A tiny mouse has a heart that beats 5-14 times per second, in contrast to the human heart at once per second. And yet mice, and scores of other animals are used extensively in cardiovascular research, despite the fact they do not experience heart attacks and strokes as humans do.

In attempts to simulate human cardiac disorders, researchers carry out painful procedures on mice and rats, such as inserting a clamp into the aorta to force the heart to work harder. This causes increased muscle mass and eventual heart attack due to vascular constriction. 

This artificial state differ significantly from the progressive development of human cardiovascular disease that arises from multiple lifestyle and genetic factors, delaying progress in treatments for human cardiovascular disease, while causing immense animal suffering.

Better and human relevant methods are available to replace animals. Heart-on-a-chips have been around for over a decade, composed of human heart cells to model cardiac function. Now, a team of scientists has created a systematic approach to developing the chips, that will lead to greater standardization. Other research is using human heart tissue obtained from surgeries to study heart disease, deriving new findings for treating heart failure, atherosclerosis and strokes.

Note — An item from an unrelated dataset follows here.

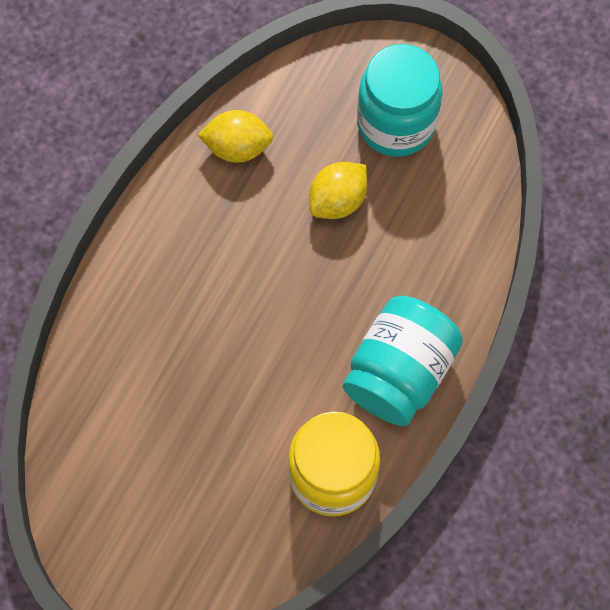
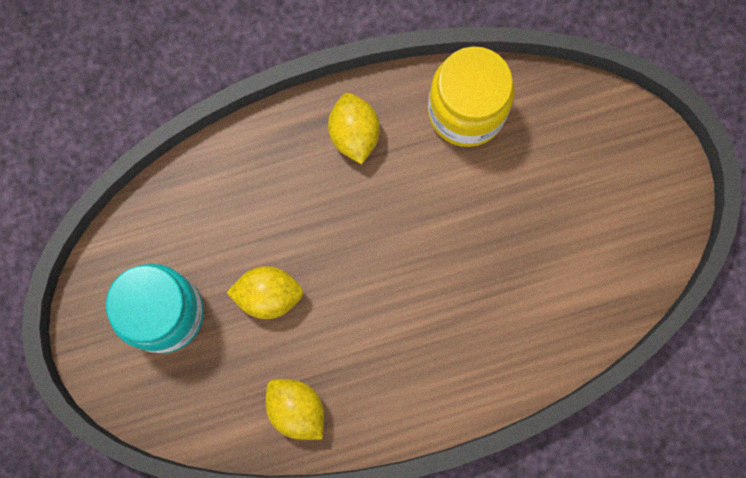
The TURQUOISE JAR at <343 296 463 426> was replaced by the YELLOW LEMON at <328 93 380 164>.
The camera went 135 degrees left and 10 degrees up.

Heart-on-a-chip: A microfluidic marvel shaping the future of cardiovascular research

In an effort to replace animal testing and improve the success rate of vital heart treatments, scientists at the National Institute of Standards and Technology (NIST) have developed a tool that will help construct heart-on-a-chip devices.

A heart-on-a-chip is a small intricate device designed to replicate a human heart. Derived from human stem cells and with microchannels that effectively mimic blood vessels, it allows researchers to safely test drugs and observe their efficacy far more accurately and without the harm caused when testing on animals. This major step forward in drug development addresses the limitations of current methods and has even greater potential; while this specific chip is focused on the heart, the same technology can also be used to create chips that replicate other organs too.

The goal, says NIST researcher Dr. Darwin Reyes, is to “be able to skip the animal testing altogether. This would also shorten the time it takes to test drugs, hopefully making the medications cost less.”

Living heart muscle slices drive RNA research into heart failure

Researchers at Hannover Medical School (MHH) in Germany have derived new insights into heart disease and potential treatments without experimenting on animals. In a novel study led by Professor Thomas Thum, MD, PhD, the researchers obtained diseased human hearts that were removed during transplant, and cultured them in the laboratory to form living myocardial slices (LMS). They then added a blocker to the tissue slices to see the effects of switching off the harmful function of a noncoding RNA snippet called miR-21, which plays a role in cardiac fibrosis, or stiffening of the heart muscle. The remarkable result was that the heart tissue began to heal; the diseased portion became more elastic as the heart muscle cells relaxed and began to beat with increased viability. 

Commenting on the study, Professor Thum said: "To our knowledge, this is the first study in which the effects of miR-21 have been investigated directly on living human heart tissue. The LMS model has proven its worth in providing preclinical proof of efficacy and should also contribute to a significant reduction in animal testing in the future. The tests in the cultivation chambers have shown that the miR-21 blocker is a potential drug candidate for stopping and even reversing fibrosis development in heart failure."

In our cellular 'glue,' scientists find answers about heart attacks, strokes, more

Scientists at the University of Virginia conducted animal-free research that may lead to better treatments for cardiovascular disease - the leading cause of death worldwide. The researchers set out to learn more about the atherosclerotic plaques that lead to strokes and heart attacks by studying extracellular matrix, a glue-like material secreted by human blood vessels.

Extracting smooth muscle cells from 123 heart transplant donors, they analyzed the protein composition, and were able to identify 20 locations on human chromosomes that contain genes that are connected to the production of these proteins. They also found gene variations that put people at a greater risk of heart condition. The findings shed light on important knowledge that will be beneficial during the development of new drugs and treatments.